== Text excerpt ==

By Margaret VON Szeliski

On April 15, 1912, the sinking of the Titanic broke in on the spring sports season, and one week later it was duly noted that the victims included three graduates of the Colleg, among them Harry Elkins Widener '07. The sinking of the unsinkable wounded America's spirit of progress during the reign of the "sacred triumvirate": God, prosperity, and the Republican party. That the disaster should touch Harvard so directly was ironically appropriate, for Harvard in the early 1900's was the ne plus ultra of gentlemanly self-assurance.

An Advocate of the day advised that "the Freshman who keeps himself natural and normal need not worry about his future in Harvard College. Inevitably he will make good." No doubt this was good news to the class of 1912 that arrived here in the fall of '08.

President Eliot resigned in 1908 after a 40-year term in which he launched the Graduate School of Arts and Sciences and the School of Business Administration. Replacing him was A. Lawrence Lowell, then professor of Government.

In his Gov 1 lecture on the morning after his nomination, Lowell responded to hearty applause with a call for closer cooperation between administration and students: "We must work together," he said, "in building up the noblest institution in the land." An era of change was begun at Harvard.

Change was coming to the city, too, as Cambridge approved plans for a subway line from Boston out to Harvard Square. Eight minutes to Park Street was the goal, and plans that described the subway's "shelter" referred only to the roof-structure above ground that would protect passengers from Cambridge rain.

===
== Data block ==

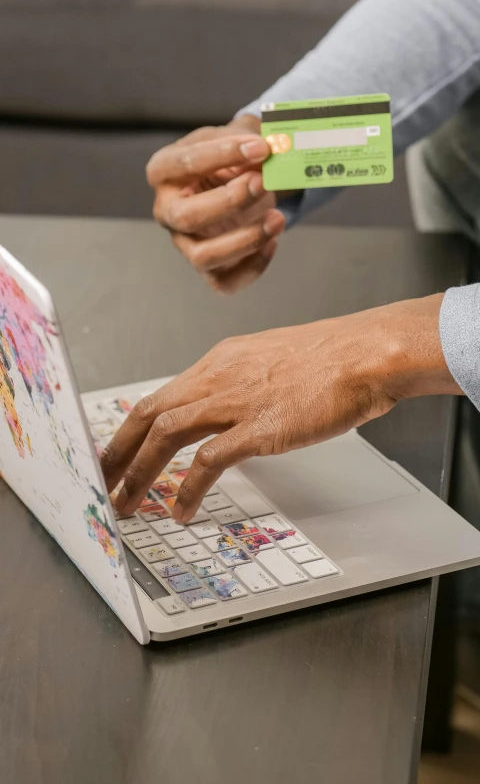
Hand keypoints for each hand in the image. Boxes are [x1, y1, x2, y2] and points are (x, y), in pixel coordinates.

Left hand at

===

— Check your understanding —
1 – According to the text on Harvard in the early 1900s, who replaced President Eliot when he resigned in 1908?
2 – Name each member of the "sacred triumvirate" identified in the text on Harvard in the early 1900s.
3 – Carry the piece on Harvard in the early 1900s forward, beginning after its final sentence about the subway "shelter."

— Results for each task —
1 – A. Lawrence Lowell, then professor of Government.

2 – God, prosperity, and the Republican party.

3 –
Meanwhile, College Men in capital letters perused the diagrammatic play-by-play reports of the weekend's football game that were published on Monday mornings. A faculty resolution attacking overemphasis on intercollegiate athletics the year before had not dampened their enthusiasm, and Men in the cheering section were careful to secure crimson handkerchiefs to flourish during the singing of the "Marseillaise."

A professional military band was hired for the annual football classic, and Harvard triumphed 4-0 at New Haven in its first Eli victory in seven years.

Nineteen-twelve returned to its sophomore year to be greeted by the annual tribute to the Union, which then charge a membership fee, as "the eating-place which alone in Cambridge supplies the need of first-class restaurant fare." This formality completed, those who wanted to join did and those who didn't, didn't; the Union continued to serve as a center for speech-making and class "smokers."

On another side of the social life, a Cambridge gentlewomen advertised that "Harvard '09 men agreed it was 'remarkable' to learn the WALTZ in three (private) lessons." For formal wear, it was the "Mac Hurdle" full dress shirt: Absolutely no bulge," Mac Hurdle claimed; the patented band and bosom does it.

In the Spring, the Lampoon held a house warming in its Mt. Auburn Street castle, complete with an English bar room dismantled, transported, and reconstructed for 'Poonie purposes.

President Lowell introduced a modified elective system based on the principle of "knowing a little of everything well." It was expected that the plan would encourage students to give their entire College program some forethought.

Believing that "a boy's career in college is largely determined by his Freshman Year, Lowell also organized the freshman dormitories, with an eye toward facilitating the process of advising young men moving from stricter prep schools to Harvard freedom.

In football, Lowell inveighed against a "trained band of gladiators" advocated instead a squad drawn form the top of a large group of student players. Reflecting a national concern over football deaths that caused President Roosevelt's threat to ban the sport if it weren't "cleaned up," Lowell noted that new safety rules, in addition to the recent legalization of the forward pass, were being considered.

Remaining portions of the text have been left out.